=== EXERCISE OBJECTIVE ===
Nothing should be dropped or changed: copy every line of the listing.

· · · · · · ·

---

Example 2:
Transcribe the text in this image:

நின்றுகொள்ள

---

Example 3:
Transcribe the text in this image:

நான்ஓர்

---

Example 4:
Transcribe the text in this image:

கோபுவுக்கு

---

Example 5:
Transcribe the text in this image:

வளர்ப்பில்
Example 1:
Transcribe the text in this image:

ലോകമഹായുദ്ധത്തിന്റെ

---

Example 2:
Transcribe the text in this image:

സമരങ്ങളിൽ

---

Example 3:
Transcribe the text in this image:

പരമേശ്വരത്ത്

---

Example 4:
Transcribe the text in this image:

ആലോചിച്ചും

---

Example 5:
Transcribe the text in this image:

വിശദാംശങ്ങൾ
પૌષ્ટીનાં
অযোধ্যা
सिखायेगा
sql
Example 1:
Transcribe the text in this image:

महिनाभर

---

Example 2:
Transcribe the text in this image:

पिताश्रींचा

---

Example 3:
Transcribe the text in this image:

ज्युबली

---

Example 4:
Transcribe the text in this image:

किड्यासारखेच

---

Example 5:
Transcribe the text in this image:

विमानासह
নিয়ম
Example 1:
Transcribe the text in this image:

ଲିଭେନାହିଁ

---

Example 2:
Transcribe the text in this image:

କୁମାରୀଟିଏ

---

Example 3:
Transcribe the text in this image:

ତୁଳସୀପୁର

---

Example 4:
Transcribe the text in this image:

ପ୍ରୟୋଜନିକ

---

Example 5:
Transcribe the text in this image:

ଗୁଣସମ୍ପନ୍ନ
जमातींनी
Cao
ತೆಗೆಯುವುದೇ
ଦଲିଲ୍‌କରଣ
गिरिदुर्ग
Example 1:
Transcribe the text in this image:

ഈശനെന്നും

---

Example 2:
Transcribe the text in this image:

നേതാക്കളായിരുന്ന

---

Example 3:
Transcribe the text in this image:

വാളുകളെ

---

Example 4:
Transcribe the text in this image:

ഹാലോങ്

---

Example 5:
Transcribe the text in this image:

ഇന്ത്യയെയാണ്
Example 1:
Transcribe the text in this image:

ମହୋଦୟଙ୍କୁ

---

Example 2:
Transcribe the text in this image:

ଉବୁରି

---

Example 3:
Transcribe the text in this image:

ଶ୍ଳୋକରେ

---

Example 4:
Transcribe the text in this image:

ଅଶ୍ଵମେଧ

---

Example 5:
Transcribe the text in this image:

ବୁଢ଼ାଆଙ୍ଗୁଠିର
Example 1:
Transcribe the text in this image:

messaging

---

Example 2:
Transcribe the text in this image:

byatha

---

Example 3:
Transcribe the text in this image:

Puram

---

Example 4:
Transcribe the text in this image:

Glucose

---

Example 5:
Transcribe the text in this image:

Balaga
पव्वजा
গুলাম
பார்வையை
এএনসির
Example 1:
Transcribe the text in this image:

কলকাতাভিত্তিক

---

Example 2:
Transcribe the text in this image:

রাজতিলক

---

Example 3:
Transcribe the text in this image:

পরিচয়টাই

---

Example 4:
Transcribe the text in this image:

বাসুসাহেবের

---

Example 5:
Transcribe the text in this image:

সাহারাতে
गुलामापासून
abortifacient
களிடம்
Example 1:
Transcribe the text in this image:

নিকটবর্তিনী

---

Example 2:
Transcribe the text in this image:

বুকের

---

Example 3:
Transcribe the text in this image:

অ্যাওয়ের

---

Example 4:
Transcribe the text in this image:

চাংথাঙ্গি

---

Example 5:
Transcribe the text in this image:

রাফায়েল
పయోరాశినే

· · · · · · ·

=== EXPECTED OUTPUT ===
---

Example 2:
Transcribe the text in this image:

நின்றுகொள்ள

---

Example 3:
Transcribe the text in this image:

நான்ஓர்

---

Example 4:
Transcribe the text in this image:

கோபுவுக்கு

---

Example 5:
Transcribe the text in this image:

வளர்ப்பில்
Example 1:
Transcribe the text in this image:

ലോകമഹായുദ്ധത്തിന്റെ

---

Example 2:
Transcribe the text in this image:

സമരങ്ങളിൽ

---

Example 3:
Transcribe the text in this image:

പരമേശ്വരത്ത്

---

Example 4:
Transcribe the text in this image:

ആലോചിച്ചും

---

Example 5:
Transcribe the text in this image:

വിശദാംശങ്ങൾ
પૌષ્ટીનાં
অযোধ্যা
सिखायेगा
sql
Example 1:
Transcribe the text in this image:

महिनाभर

---

Example 2:
Transcribe the text in this image:

पिताश्रींचा

---

Example 3:
Transcribe the text in this image:

ज्युबली

---

Example 4:
Transcribe the text in this image:

किड्यासारखेच

---

Example 5:
Transcribe the text in this image:

विमानासह
নিয়ম
Example 1:
Transcribe the text in this image:

ଲିଭେନାହିଁ

---

Example 2:
Transcribe the text in this image:

କୁମାରୀଟିଏ

---

Example 3:
Transcribe the text in this image:

ତୁଳସୀପୁର

---

Example 4:
Transcribe the text in this image:

ପ୍ରୟୋଜନିକ

---

Example 5:
Transcribe the text in this image:

ଗୁଣସମ୍ପନ୍ନ
जमातींनी
Cao
ತೆಗೆಯುವುದೇ
ଦଲିଲ୍‌କରଣ
गिरिदुर्ग
Example 1:
Transcribe the text in this image:

ഈശനെന്നും

---

Example 2:
Transcribe the text in this image:

നേതാക്കളായിരുന്ന

---

Example 3:
Transcribe the text in this image:

വാളുകളെ

---

Example 4:
Transcribe the text in this image:

ഹാലോങ്

---

Example 5:
Transcribe the text in this image:

ഇന്ത്യയെയാണ്
Example 1:
Transcribe the text in this image:

ମହୋଦୟଙ୍କୁ

---

Example 2:
Transcribe the text in this image:

ଉବୁରି

---

Example 3:
Transcribe the text in this image:

ଶ୍ଳୋକରେ

---

Example 4:
Transcribe the text in this image:

ଅଶ୍ଵମେଧ

---

Example 5:
Transcribe the text in this image:

ବୁଢ଼ାଆଙ୍ଗୁଠିର
Example 1:
Transcribe the text in this image:

messaging

---

Example 2:
Transcribe the text in this image:

byatha

---

Example 3:
Transcribe the text in this image:

Puram

---

Example 4:
Transcribe the text in this image:

Glucose

---

Example 5:
Transcribe the text in this image:

Balaga
पव्वजा
গুলাম
பார்வையை
এএনসির
Example 1:
Transcribe the text in this image:

কলকাতাভিত্তিক

---

Example 2:
Transcribe the text in this image:

রাজতিলক

---

Example 3:
Transcribe the text in this image:

পরিচয়টাই

---

Example 4:
Transcribe the text in this image:

বাসুসাহেবের

---

Example 5:
Transcribe the text in this image:

সাহারাতে
गुलामापासून
abortifacient
களிடம்
Example 1:
Transcribe the text in this image:

নিকটবর্তিনী

---

Example 2:
Transcribe the text in this image:

বুকের

---

Example 3:
Transcribe the text in this image:

অ্যাওয়ের

---

Example 4:
Transcribe the text in this image:

চাংথাঙ্গি

---

Example 5:
Transcribe the text in this image:

রাফায়েল
పయోరాశినే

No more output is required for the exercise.